**What is being asked:**
Give back the data exactly, with no images.

**Recorded information:**
'''

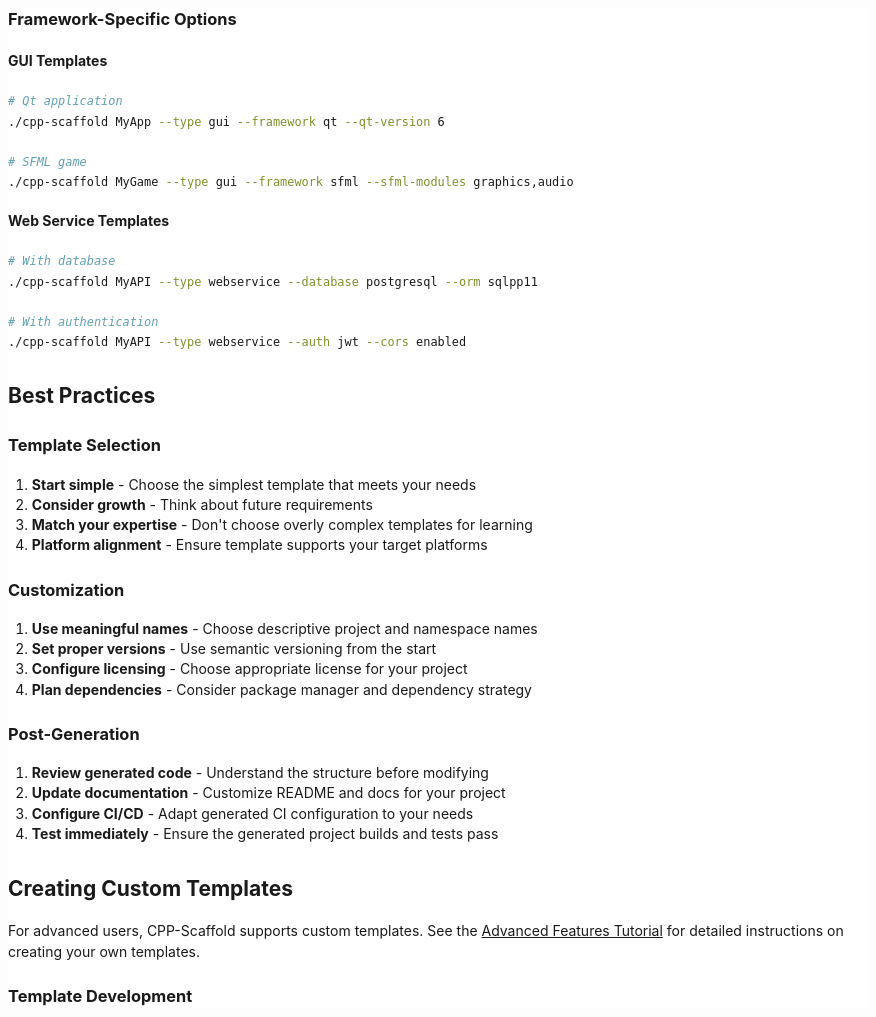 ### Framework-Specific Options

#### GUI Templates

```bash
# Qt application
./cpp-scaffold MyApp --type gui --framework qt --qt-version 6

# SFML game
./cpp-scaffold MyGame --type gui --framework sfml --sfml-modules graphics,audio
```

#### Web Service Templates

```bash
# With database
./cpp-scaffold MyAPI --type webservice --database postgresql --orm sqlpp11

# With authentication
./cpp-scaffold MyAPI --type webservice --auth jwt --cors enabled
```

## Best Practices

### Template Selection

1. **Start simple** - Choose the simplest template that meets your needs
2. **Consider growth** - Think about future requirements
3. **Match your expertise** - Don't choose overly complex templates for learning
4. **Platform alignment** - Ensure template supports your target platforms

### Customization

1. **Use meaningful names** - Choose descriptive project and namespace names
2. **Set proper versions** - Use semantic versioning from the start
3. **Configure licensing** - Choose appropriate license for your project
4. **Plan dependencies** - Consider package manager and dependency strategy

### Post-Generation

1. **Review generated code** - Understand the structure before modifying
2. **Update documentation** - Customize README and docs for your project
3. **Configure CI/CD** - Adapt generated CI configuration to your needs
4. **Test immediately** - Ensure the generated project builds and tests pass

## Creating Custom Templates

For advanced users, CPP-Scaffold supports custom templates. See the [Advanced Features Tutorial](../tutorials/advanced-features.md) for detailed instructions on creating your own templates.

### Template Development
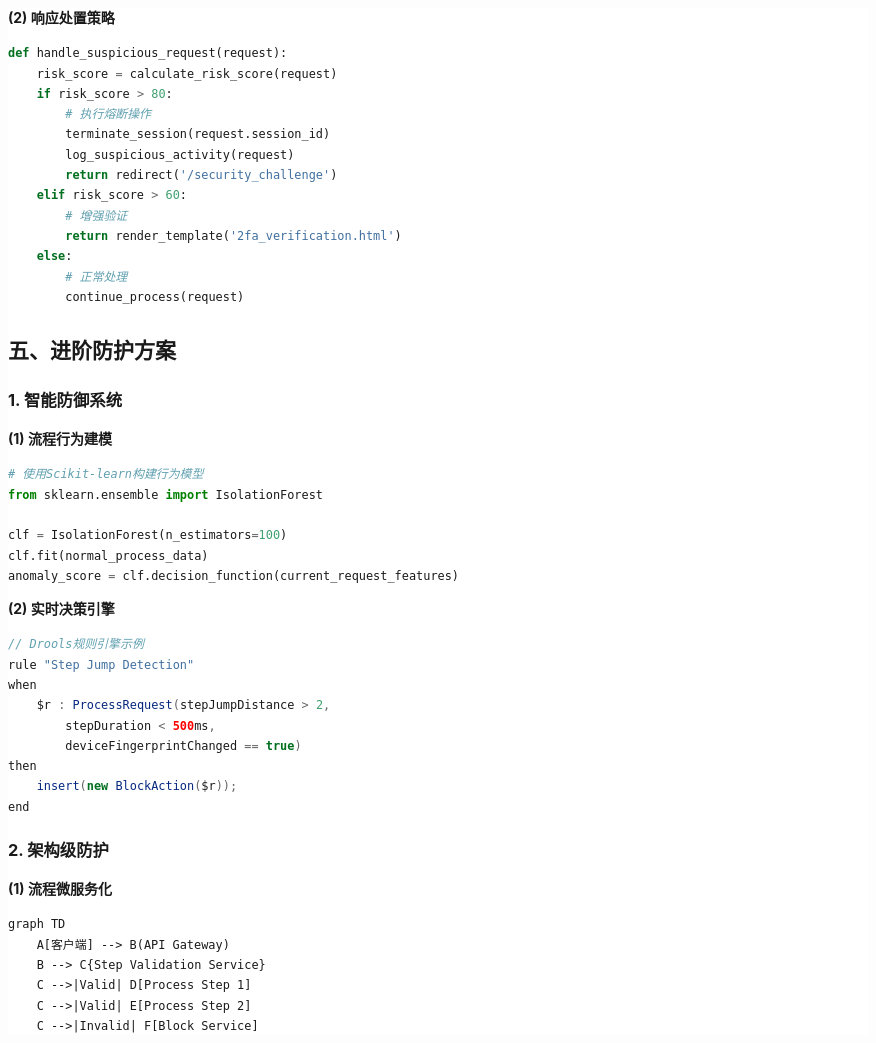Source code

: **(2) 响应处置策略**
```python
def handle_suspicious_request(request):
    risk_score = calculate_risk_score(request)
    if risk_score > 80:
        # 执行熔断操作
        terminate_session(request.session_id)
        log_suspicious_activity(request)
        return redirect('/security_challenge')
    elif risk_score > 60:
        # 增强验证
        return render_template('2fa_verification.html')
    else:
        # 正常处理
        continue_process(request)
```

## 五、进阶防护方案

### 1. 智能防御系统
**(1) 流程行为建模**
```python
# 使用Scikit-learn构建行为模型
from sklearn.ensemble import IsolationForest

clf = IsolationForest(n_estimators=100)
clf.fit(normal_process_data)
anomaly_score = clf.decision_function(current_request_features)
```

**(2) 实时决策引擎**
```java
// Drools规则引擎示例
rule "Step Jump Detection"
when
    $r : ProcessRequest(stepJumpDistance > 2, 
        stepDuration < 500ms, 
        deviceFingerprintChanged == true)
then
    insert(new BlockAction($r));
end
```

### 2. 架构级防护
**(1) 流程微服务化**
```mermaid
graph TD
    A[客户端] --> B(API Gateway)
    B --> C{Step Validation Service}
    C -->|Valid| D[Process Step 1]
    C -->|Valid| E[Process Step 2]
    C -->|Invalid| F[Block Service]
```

'''

**Response box:**
 ### Framework-Specific Options

#### GUI Templates

```bash
# Qt application
./cpp-scaffold MyApp --type gui --framework qt --qt-version 6

# SFML game
./cpp-scaffold MyGame --type gui --framework sfml --sfml-modules graphics,audio
```

#### Web Service Templates

```bash
# With database
./cpp-scaffold MyAPI --type webservice --database postgresql --orm sqlpp11

# With authentication
./cpp-scaffold MyAPI --type webservice --auth jwt --cors enabled
```

## Best Practices

### Template Selection

1. **Start simple** - Choose the simplest template that meets your needs
2. **Consider growth** - Think about future requirements
3. **Match your expertise** - Don't choose overly complex templates for learning
4. **Platform alignment** - Ensure template supports your target platforms

### Customization

1. **Use meaningful names** - Choose descriptive project and namespace names
2. **Set proper versions** - Use semantic versioning from the start
3. **Configure licensing** - Choose appropriate license for your project
4. **Plan dependencies** - Consider package manager and dependency strategy

### Post-Generation

1. **Review generated code** - Understand the structure before modifying
2. **Update documentation** - Customize README and docs for your project
3. **Configure CI/CD** - Adapt generated CI configuration to your needs
4. **Test immediately** - Ensure the generated project builds and tests pass

## Creating Custom Templates

For advanced users, CPP-Scaffold supports custom templates. See the [Advanced Features Tutorial](../tutorials/advanced-features.md) for detailed instructions on creating your own templates.

### Template Development
Source code

: **(2) 响应处置策略**
```python
def handle_suspicious_request(request):
    risk_score = calculate_risk_score(request)
    if risk_score > 80:
        # 执行熔断操作
        terminate_session(request.session_id)
        log_suspicious_activity(request)
        return redirect('/security_challenge')
    elif risk_score > 60:
        # 增强验证
        return render_template('2fa_verification.html')
    else:
        # 正常处理
        continue_process(request)
```

## 五、进阶防护方案

### 1. 智能防御系统
**(1) 流程行为建模**
```python
# 使用Scikit-learn构建行为模型
from sklearn.ensemble import IsolationForest

clf = IsolationForest(n_estimators=100)
clf.fit(normal_process_data)
anomaly_score = clf.decision_function(current_request_features)
```

**(2) 实时决策引擎**
```java
// Drools规则引擎示例
rule "Step Jump Detection"
when
    $r : ProcessRequest(stepJumpDistance > 2, 
        stepDuration < 500ms, 
        deviceFingerprintChanged == true)
then
    insert(new BlockAction($r));
end
```

### 2. 架构级防护
**(1) 流程微服务化**
```mermaid
graph TD
    A[客户端] --> B(API Gateway)
    B --> C{Step Validation Service}
    C -->|Valid| D[Process Step 1]
    C -->|Valid| E[Process Step 2]
    C -->|Invalid| F[Block Service]
```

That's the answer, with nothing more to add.